Exercise details: Search the listing below, and show each line that includes the word "ReferenceError".
--- Extracted entries Enclosed Below ---
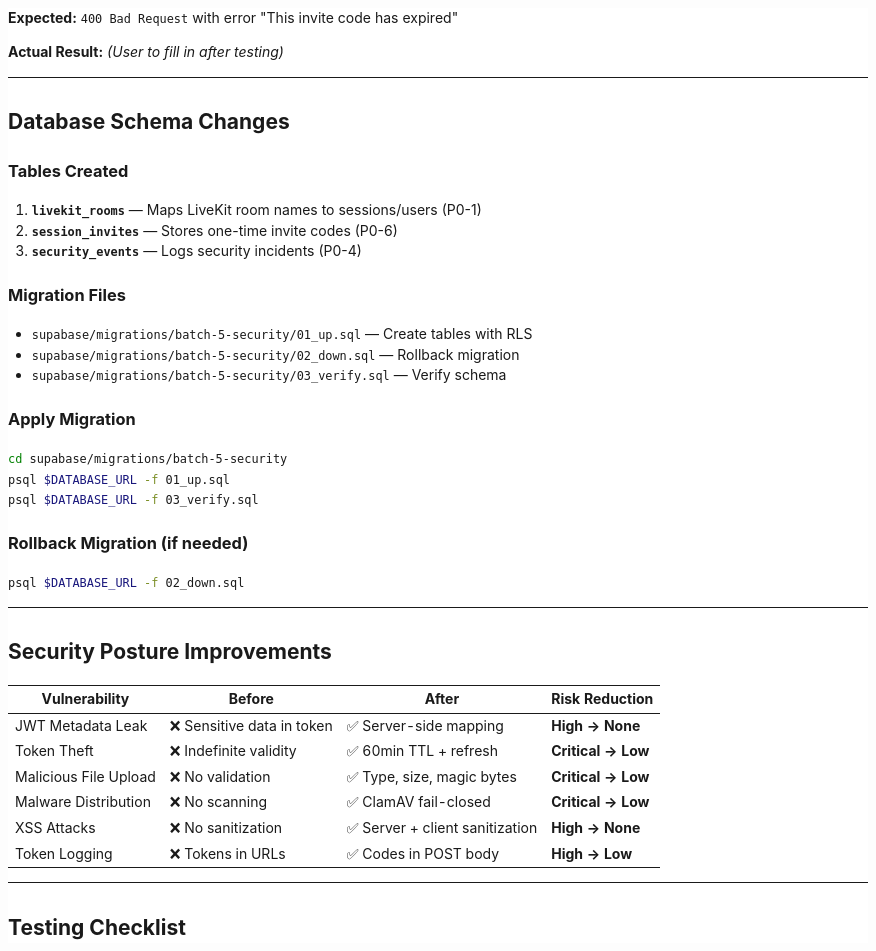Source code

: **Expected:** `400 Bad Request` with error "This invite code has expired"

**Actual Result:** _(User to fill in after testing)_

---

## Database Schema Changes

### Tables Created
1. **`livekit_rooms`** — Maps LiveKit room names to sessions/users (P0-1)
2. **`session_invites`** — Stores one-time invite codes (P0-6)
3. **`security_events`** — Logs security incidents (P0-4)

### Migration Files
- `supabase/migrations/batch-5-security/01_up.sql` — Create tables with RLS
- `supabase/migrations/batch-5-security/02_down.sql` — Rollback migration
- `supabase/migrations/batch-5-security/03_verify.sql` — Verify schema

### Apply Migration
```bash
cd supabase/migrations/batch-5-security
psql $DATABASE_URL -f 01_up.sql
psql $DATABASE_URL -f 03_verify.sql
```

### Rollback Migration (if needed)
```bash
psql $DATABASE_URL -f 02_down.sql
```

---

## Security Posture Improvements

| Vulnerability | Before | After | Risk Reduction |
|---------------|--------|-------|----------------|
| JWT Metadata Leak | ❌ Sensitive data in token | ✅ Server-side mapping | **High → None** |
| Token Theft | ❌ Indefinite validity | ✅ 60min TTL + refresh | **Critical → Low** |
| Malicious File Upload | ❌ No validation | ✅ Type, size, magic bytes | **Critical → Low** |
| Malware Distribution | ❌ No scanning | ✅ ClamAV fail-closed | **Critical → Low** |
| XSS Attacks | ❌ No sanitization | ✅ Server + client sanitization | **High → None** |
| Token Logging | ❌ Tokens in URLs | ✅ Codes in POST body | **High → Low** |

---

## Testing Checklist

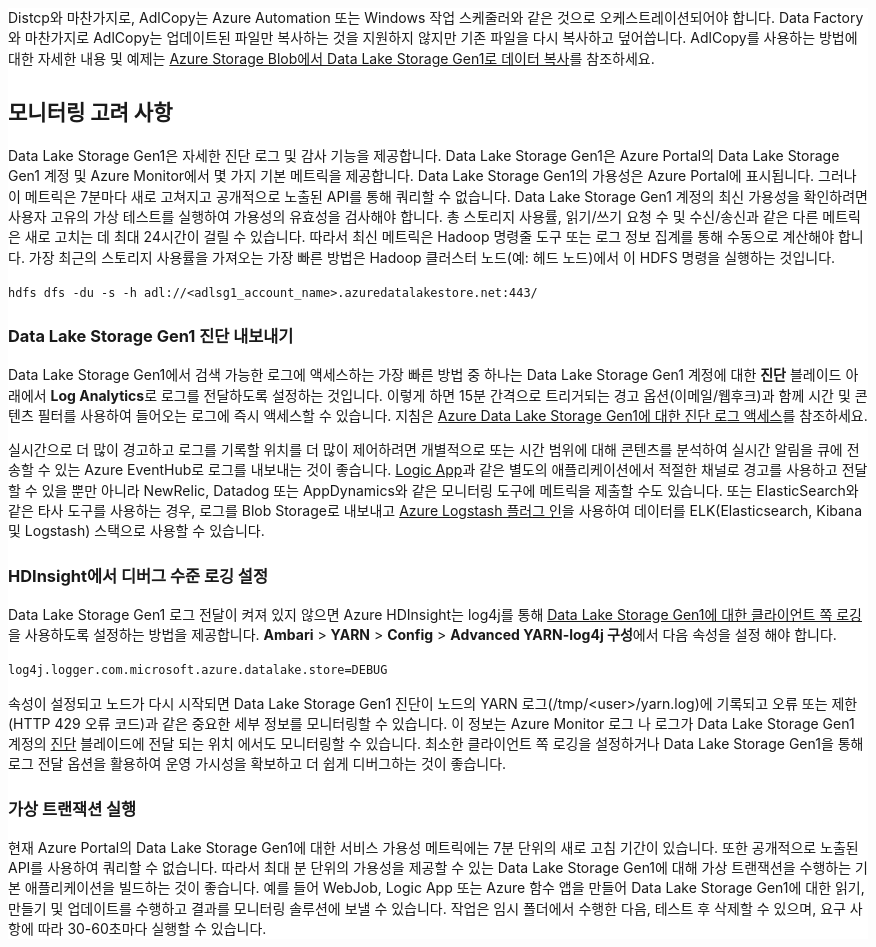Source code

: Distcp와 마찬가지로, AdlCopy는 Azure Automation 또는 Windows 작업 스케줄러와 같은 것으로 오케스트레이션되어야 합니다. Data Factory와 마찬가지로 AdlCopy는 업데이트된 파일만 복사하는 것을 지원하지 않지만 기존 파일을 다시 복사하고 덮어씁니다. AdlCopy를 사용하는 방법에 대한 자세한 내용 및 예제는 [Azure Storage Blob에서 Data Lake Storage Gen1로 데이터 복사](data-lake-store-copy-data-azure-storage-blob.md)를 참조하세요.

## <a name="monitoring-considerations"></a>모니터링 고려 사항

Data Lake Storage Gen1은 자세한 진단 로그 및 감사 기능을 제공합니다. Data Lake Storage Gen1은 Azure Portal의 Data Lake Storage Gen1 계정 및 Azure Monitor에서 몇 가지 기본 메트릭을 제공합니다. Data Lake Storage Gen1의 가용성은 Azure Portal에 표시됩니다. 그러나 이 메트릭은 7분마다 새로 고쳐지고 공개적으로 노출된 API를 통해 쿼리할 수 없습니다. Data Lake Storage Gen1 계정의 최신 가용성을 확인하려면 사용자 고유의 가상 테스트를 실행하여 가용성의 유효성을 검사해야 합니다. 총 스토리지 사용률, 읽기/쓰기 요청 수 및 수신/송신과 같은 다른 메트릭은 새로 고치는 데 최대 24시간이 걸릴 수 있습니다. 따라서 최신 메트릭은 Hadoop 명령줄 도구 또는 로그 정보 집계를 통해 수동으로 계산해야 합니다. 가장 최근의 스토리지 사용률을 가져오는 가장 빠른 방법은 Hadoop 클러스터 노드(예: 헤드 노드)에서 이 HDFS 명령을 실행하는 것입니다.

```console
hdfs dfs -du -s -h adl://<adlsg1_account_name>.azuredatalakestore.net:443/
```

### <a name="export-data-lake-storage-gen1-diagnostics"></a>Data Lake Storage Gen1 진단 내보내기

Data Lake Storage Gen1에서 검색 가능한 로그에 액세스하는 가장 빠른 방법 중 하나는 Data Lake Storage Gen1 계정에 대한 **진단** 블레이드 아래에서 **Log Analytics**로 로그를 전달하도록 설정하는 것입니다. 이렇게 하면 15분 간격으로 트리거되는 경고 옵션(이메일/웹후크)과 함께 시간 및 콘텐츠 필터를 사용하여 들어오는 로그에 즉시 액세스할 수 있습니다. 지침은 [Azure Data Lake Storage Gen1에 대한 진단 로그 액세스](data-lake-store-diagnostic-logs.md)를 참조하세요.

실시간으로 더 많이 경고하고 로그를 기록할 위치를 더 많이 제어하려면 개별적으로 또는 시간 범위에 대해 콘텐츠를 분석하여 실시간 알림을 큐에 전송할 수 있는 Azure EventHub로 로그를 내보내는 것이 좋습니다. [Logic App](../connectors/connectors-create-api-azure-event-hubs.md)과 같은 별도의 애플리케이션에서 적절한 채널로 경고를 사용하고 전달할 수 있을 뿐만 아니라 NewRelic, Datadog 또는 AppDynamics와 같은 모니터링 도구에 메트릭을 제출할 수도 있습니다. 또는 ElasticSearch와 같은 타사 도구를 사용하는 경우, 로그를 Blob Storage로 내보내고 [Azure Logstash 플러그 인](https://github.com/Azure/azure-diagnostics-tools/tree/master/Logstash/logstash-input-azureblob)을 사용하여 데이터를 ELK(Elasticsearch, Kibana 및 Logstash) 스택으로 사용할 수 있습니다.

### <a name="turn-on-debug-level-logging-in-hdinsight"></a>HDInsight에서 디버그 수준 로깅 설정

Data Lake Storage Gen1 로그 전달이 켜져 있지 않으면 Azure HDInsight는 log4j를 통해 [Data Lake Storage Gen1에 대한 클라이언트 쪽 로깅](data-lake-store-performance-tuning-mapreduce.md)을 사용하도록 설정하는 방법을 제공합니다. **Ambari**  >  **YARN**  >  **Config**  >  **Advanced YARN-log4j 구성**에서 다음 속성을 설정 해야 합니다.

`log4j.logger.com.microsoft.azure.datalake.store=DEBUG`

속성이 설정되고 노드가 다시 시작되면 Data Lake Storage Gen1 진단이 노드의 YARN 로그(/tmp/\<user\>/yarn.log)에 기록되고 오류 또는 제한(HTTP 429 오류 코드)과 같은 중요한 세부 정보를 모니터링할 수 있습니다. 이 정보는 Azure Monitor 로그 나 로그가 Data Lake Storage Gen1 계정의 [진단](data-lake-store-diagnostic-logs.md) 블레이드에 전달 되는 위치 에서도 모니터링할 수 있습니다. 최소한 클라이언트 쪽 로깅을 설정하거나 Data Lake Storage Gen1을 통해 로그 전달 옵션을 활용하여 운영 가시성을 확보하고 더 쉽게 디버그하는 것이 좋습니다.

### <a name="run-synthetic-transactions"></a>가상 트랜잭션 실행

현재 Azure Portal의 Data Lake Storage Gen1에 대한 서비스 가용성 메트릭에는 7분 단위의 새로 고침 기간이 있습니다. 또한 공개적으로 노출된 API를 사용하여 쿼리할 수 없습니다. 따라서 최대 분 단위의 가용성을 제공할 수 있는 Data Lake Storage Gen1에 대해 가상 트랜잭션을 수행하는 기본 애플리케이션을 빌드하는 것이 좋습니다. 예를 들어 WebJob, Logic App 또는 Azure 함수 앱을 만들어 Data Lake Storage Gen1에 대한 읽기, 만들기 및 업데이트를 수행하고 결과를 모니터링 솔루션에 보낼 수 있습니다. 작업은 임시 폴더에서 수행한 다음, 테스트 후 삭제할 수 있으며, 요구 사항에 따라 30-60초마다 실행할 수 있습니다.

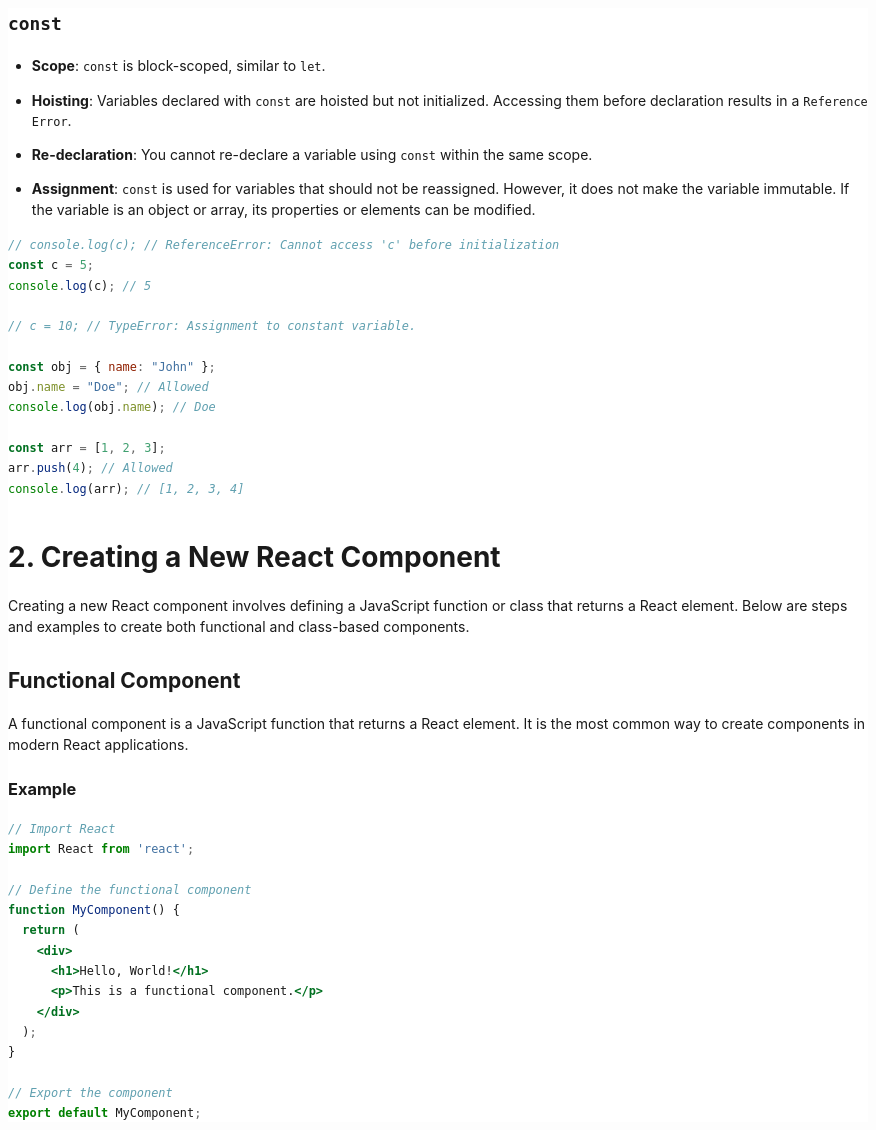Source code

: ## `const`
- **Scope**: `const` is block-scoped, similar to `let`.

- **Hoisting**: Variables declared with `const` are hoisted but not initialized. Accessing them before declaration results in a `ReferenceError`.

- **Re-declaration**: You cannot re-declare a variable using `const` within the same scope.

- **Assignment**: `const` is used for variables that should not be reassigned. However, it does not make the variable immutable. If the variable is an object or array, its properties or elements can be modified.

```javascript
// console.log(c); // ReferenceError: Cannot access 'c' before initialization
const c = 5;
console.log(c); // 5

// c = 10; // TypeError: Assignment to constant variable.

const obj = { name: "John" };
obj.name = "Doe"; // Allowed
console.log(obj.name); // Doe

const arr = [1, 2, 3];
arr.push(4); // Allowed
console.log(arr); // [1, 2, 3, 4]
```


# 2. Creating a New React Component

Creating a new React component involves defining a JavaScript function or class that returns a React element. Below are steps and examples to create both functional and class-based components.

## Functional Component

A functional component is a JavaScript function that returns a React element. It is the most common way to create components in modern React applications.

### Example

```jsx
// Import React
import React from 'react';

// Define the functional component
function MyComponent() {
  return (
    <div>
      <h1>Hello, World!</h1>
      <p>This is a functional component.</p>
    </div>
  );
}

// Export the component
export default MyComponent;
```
--- End of Enclosed Extracted entries ---
Response to this task:
- **Hoisting**: Variables declared with `const` are hoisted but not initialized. Accessing them before declaration results in a `ReferenceError`.
// console.log(c); // ReferenceError: Cannot access 'c' before initialization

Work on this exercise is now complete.